Agentic Reasoning Behavior and Feature Utilization

Diagnostic metrics confirm robust agentic behavior: high hypothesis faithfulness (93.9%), strong feature selection correctness (91.6%), and high evidence retrieval relevance. The system’s main remaining bottleneck is in programmatic code execution (success rate 30.6%), partly due to tool and environment limitations.

Feature heatmap analysis demonstrates consistent use of typological and phylogenetic features, especially in scenarios requiring strong cross-lingual transfer. The Coder agent adaptively selects from a suite of regression models, with Random Forest and XGBoost dominating high-variance, low-data regimes.

Figure 6: Feature usage heatmap across tasks. Rows represent feature categories (typological, preprocessing, model-based); columns represent tasks. Darker cells indicate higher usage.

Automated LLM-judge quality evaluations, scored along four axes, show that Litmus (Re)Agent leads all systems on predictive plausibility and feature selection (both >4.5/5), while direct GPT-4.1 outputs lead on surface-level coherence and citation formatting.

Figure 7: LLM-judge quality metrics (1–5) averaged across all tasks for each system. Litmus (Re)Agent leads on predictive plausibility and feature selection; GPT-4.1 leads on coherence and citation emphasis.

Human Evaluation: Utility for Researchers Across Experience Levels

A within-subjects human evaluation demonstrates that Litmus (Re)Agent substantially improves interpretability, justification, and actionability of predictions for both novice and expert participants, especially for challenging code generation estimation tasks. Novices, in particular, see the largest gains in actionable insight, though at the cost of increased time per task.
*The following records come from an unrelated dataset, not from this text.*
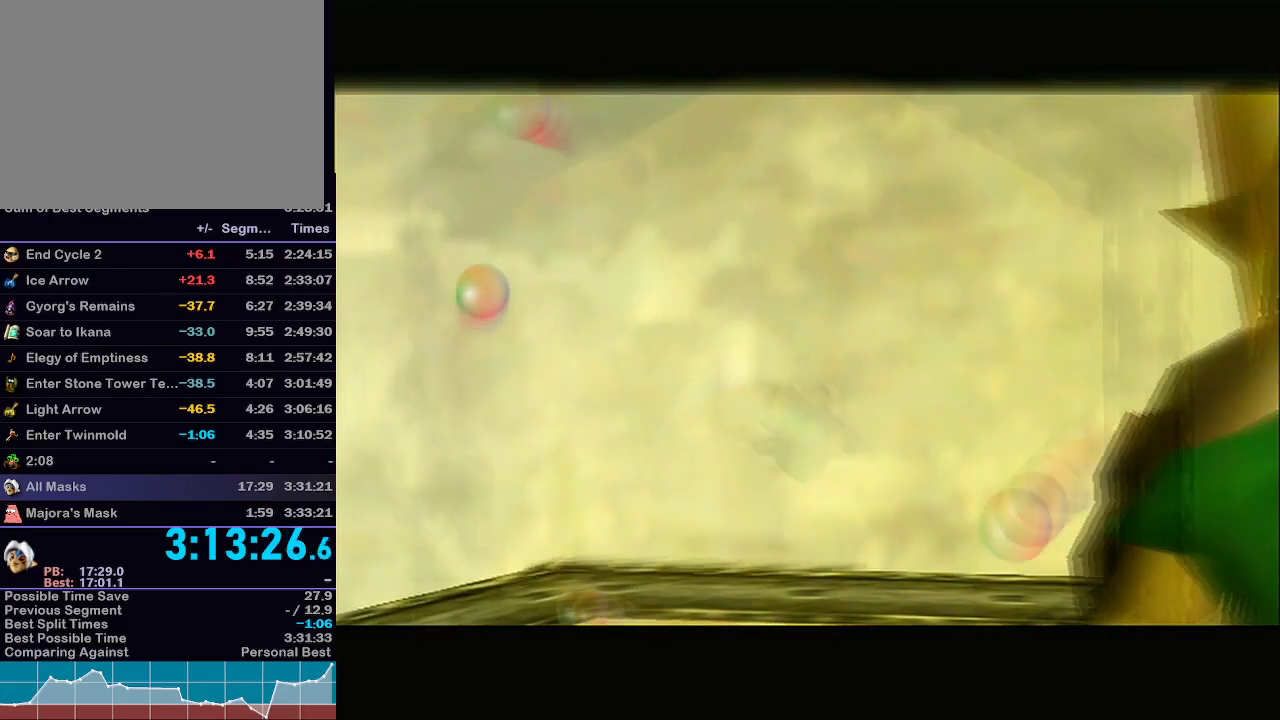
{"buttons": [], "left_stick": "center", "right_stick": "center", "events": []}
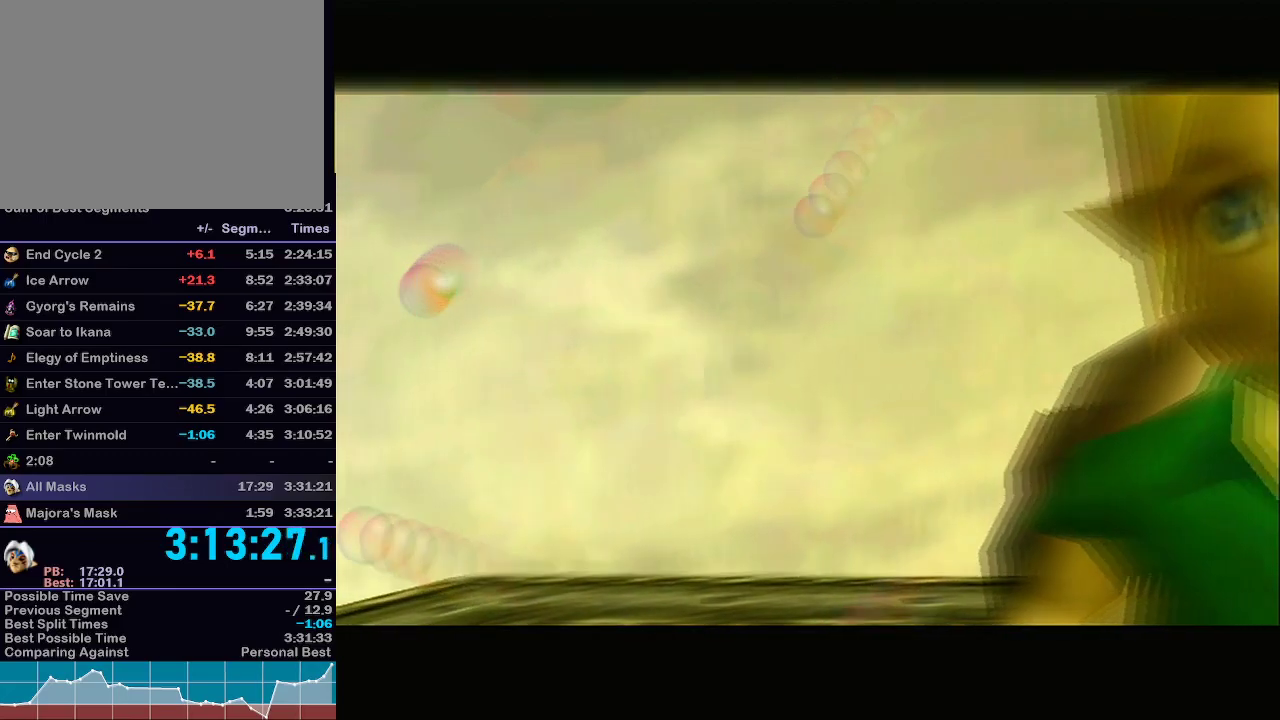
{"buttons": [], "left_stick": "center", "right_stick": "center", "events": []}
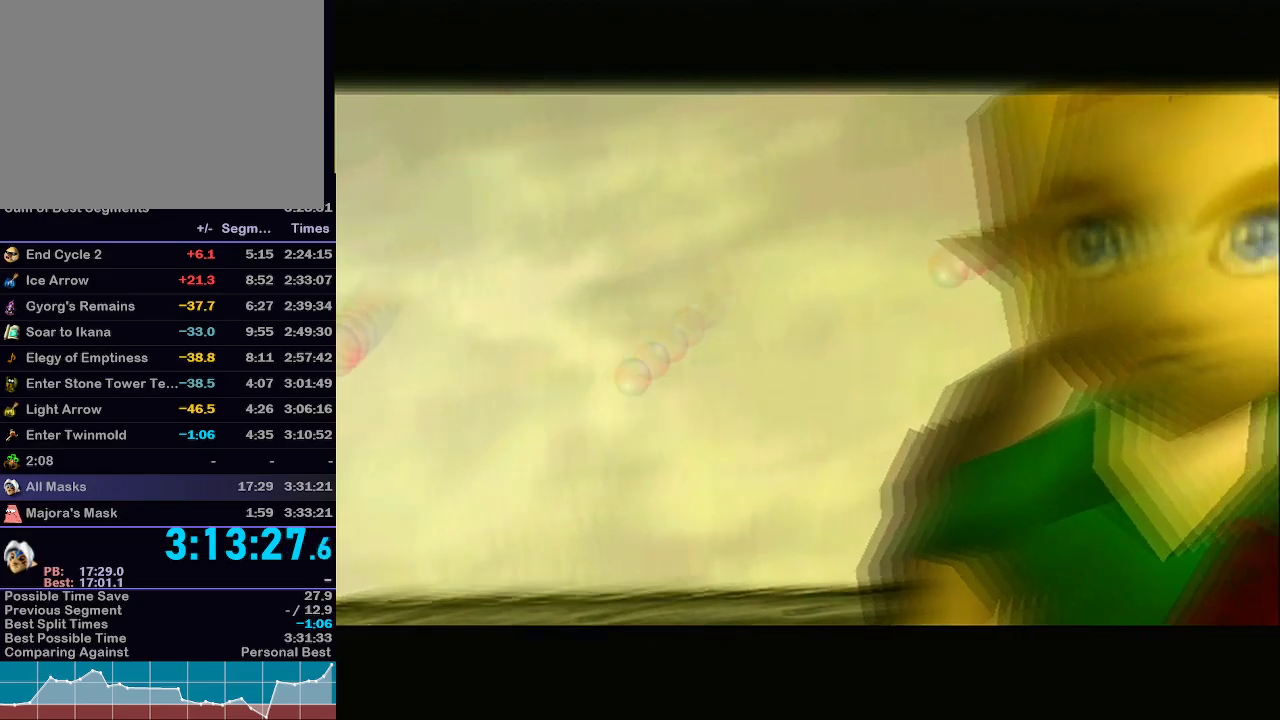
{"buttons": [], "left_stick": "center", "right_stick": "center", "events": []}
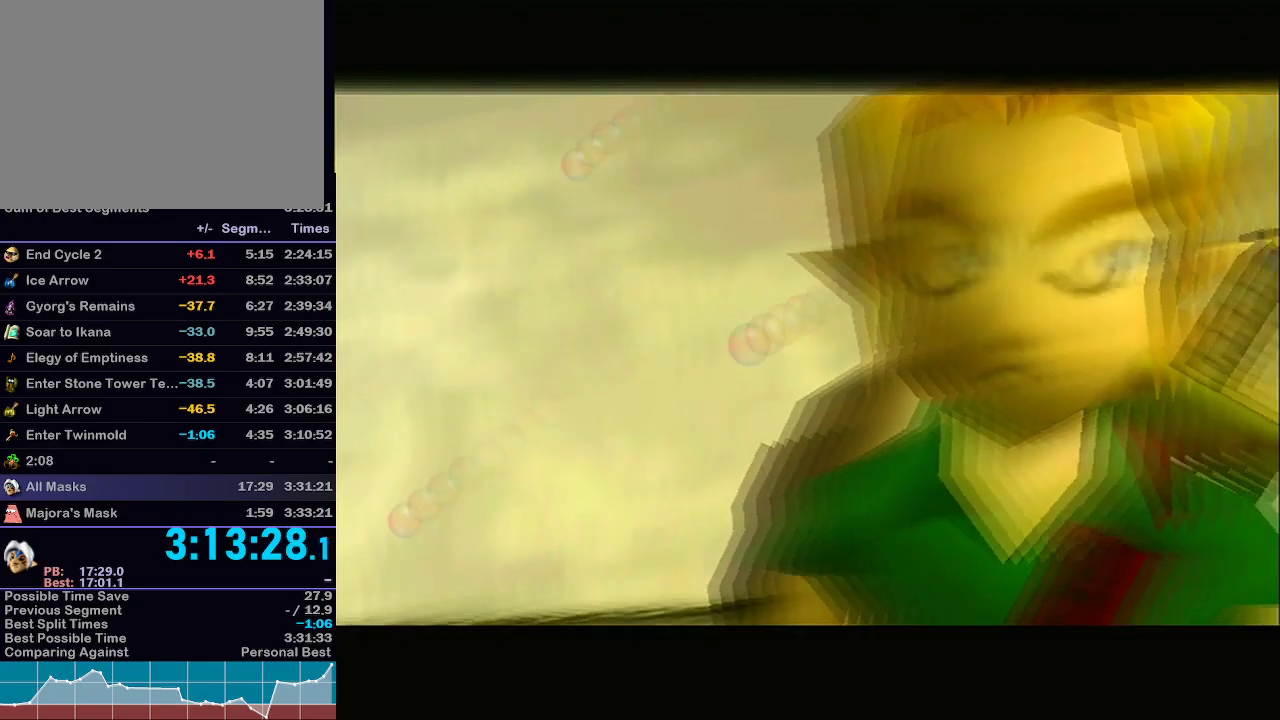
{"buttons": [], "left_stick": "center", "right_stick": "center", "events": []}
Experts report that justification quality improves most, pointing to the value of explicit evidence tracing and feature-based reasoning.

Figure 8: Human evaluation quality metrics by participant type (novice vs. expert) and phase (baseline vs. Litmus (Re)Agent).

Implications and Future Directions

Litmus (Re)Agent provides a proof of principle for agentic, feature-aware, and citation-grounded performance prediction under controlled evidence restriction. The results strongly support the necessity of structured, explicit hypothesis decomposition, especially for tasks and scenarios where direct evidence is weakest and transfer must rely on rich notion of typological relatedness and expert analytic patterns.

The benchmark establishes a new standard for future predictive evaluation studies, supporting fine-grained ablation of system, task, and scenario variables. Architecturally, the findings imply that generic multi-agent scaffolding, while attractive for complex scientific workflows, cannot match the performance of domain-specific, expert-aligned orchestration under evidence scarcity. This insight has direct ramifications for the design of robust evaluation planning tools intended for deployment in under-benchmarked settings.

Given the modular extensibility of the system and the benchmark’s clear separation of accessible evidence versus held-out ground truth, further research directions include:

Integration with open-source and smaller LLM backbones to test architecture generality beyond GPT-4.1.
Extension to multimodal and dialogue evaluation, where literature evidence is even more heterogeneous.
Automated meta-learning of feature selection and orchestration paths, leveraging the structured traces produced by the agentic system.
Exploration of calibration and uncertainty quantification, especially in regions of the TML space with extreme evidence deprivation.

Conclusion

Litmus (Re)Agent operationalizes structured, agentic reasoning for predictive multilingual evaluation, demonstrating state-of-the-art results in controlled evidence-sparse settings. The combination of dynamic hypothesis decomposition, rich feature modeling, and citation-grounded aggregation enables both robust numeric and comparative prediction for unseen TML triples, advancing the methodology of multilingual evaluation planning and predictive performance estimation under real-world resource constraints (2604.08970).